OU Press is proud to join with Maggid Books in co-publishing Erica Brown’s sensitive and searching exploration of the world of teshuva.
For many, Maimonides’ classic, The Laws of Repentance, gives structure to the emotional, psychological, intellectual, and religious components of teshuva, and serves as a wellspring of understanding for teshuva. Dr. Brown includes selections from The Laws of Repentance in each chapter of this excellent book. In her Preface, she mentions the custom of studying one of the ten chapters of The Laws of Repentance on each day of Asseret Yemei Teshuva. Teshuva is a goal; it comes in stages, intermittently. Our daily study reflects this concept of teshuva as an incremental process. Rabbi Joseph Soloveitchik, the towering rabbinic authority of the twentieth century, notes this custom with approval in his Al HaTeshuva, and relates that his father, as well as his grandfather, the famed Rav Hayim of Brisk, studied one chapter of The Laws of Repentance on each day of Asseret Yemei Teshuva. Rabbi Soloveitchik speculates that the division of the work into ten chapters may well have been a deliberate allusion by Maimonides to the ten days of Asseret Yemei Teshuva.

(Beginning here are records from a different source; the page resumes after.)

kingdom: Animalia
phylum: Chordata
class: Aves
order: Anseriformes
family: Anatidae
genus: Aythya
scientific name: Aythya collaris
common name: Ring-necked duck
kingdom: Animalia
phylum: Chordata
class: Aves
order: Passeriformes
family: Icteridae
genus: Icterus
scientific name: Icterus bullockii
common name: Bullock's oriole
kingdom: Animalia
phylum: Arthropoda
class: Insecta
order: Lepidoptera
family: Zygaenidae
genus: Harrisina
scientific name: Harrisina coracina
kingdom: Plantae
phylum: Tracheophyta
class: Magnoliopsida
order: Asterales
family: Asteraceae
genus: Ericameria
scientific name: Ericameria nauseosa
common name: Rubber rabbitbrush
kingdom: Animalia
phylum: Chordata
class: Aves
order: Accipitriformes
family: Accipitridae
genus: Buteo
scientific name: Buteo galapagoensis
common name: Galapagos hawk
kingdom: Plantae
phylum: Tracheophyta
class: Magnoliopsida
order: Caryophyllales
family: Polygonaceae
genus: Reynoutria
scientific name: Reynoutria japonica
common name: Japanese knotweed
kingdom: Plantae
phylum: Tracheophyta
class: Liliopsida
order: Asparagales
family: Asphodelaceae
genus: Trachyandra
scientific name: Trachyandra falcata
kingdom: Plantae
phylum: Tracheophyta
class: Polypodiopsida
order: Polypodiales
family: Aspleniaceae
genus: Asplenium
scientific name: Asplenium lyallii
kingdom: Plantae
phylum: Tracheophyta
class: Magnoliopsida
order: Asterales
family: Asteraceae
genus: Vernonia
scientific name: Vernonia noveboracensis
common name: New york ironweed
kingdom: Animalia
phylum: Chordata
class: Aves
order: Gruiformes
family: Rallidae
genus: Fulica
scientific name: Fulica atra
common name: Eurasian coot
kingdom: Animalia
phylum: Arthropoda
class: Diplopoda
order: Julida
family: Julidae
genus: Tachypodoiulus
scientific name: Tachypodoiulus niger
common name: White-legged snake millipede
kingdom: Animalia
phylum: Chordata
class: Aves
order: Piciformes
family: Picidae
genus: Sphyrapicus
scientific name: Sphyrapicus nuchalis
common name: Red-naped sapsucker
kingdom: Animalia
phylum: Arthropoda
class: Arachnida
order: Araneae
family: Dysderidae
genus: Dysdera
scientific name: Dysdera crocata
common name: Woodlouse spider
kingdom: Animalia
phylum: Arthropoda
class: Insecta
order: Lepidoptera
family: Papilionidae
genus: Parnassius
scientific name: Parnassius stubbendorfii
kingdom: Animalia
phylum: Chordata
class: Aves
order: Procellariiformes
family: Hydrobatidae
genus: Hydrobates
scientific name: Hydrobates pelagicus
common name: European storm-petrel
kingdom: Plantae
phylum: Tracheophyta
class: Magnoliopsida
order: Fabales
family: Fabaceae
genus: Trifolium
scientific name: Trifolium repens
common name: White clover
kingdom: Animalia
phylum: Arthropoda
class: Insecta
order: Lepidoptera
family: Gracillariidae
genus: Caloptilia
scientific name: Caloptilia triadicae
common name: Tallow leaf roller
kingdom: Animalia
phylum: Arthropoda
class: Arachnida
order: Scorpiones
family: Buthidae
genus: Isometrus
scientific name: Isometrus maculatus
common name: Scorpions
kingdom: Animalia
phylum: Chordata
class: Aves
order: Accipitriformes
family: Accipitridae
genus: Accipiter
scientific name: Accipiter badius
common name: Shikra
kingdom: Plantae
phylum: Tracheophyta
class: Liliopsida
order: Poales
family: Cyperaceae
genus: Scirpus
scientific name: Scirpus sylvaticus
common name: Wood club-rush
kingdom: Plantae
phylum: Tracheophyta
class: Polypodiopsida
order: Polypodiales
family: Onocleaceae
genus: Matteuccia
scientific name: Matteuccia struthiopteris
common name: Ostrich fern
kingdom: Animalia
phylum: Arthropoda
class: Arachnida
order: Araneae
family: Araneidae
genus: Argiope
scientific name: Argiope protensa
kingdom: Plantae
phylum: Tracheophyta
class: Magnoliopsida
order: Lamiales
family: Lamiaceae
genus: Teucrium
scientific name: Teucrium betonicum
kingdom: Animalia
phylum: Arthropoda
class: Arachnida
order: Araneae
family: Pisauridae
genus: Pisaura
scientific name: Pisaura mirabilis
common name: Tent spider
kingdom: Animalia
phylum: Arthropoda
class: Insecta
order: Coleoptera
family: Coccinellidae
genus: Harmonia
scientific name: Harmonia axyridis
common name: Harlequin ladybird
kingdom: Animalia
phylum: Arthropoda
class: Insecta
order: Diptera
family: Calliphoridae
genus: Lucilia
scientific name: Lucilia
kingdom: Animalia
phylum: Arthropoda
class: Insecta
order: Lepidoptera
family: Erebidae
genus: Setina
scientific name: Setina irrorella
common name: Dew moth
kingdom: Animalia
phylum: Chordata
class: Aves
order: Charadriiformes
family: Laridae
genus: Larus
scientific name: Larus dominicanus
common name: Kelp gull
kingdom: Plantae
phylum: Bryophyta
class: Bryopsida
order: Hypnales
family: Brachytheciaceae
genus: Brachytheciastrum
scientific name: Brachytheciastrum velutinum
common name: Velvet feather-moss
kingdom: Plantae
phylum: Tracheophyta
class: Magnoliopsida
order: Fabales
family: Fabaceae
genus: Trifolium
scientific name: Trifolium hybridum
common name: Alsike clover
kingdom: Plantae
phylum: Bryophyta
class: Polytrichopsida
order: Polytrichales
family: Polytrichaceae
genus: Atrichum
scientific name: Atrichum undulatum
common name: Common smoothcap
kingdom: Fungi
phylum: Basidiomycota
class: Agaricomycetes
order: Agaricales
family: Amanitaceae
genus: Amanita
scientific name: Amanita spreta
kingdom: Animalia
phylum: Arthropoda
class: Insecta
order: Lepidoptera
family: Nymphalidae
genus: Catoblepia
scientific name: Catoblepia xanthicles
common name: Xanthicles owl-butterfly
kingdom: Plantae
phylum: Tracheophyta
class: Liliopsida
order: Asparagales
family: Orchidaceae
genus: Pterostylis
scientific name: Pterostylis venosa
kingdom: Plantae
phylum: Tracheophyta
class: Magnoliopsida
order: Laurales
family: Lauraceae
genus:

Maimonides highlights the unique quality of Asseret Yemei Teshuva: “Even though any time is appropriate for teshuva and prayer, during the ten days between Rosh HaShana and Yom Kippur teshuva is more appropriate, and it is accepted immediately.” In one of the most lyrical passages in all of halakhic literature, Maimonides describes the power of teshuva: “How wonderful teshuva is, that it brings one close to the Divine Presence. Teshuva brings close those who are far away. Only yesterday he was loathed by the Almighty, repulsive, distant, and despicable; and today he is beloved, pleasing, close, and dear…. How lofty and exalted is the power of teshuva. Only yesterday he was separated from the God of Israel, crying out to no avail, and today he cleaves to the Divine Presence, cries out, and is answered immediately.” It is this magical transformative gift of teshuva which Dr. Brown so effectively helps us grasp.
Erica Brown has had an exceptional impact on the Jewish scene. With her rare ability to convey the wisdom of our sages to a contemporary audience, she has raised an awareness of Jewish learning that is striking. We are indebted to her for this book, in which she gives us the tools to navigate the process of teshuva during the time between Rosh HaShana and Yom Kippur, a time suffused with hope and promise.
We wish to thank Moshael and Zahava Straus and Daniel and Joyce Straus for their generous sponsorship of this book.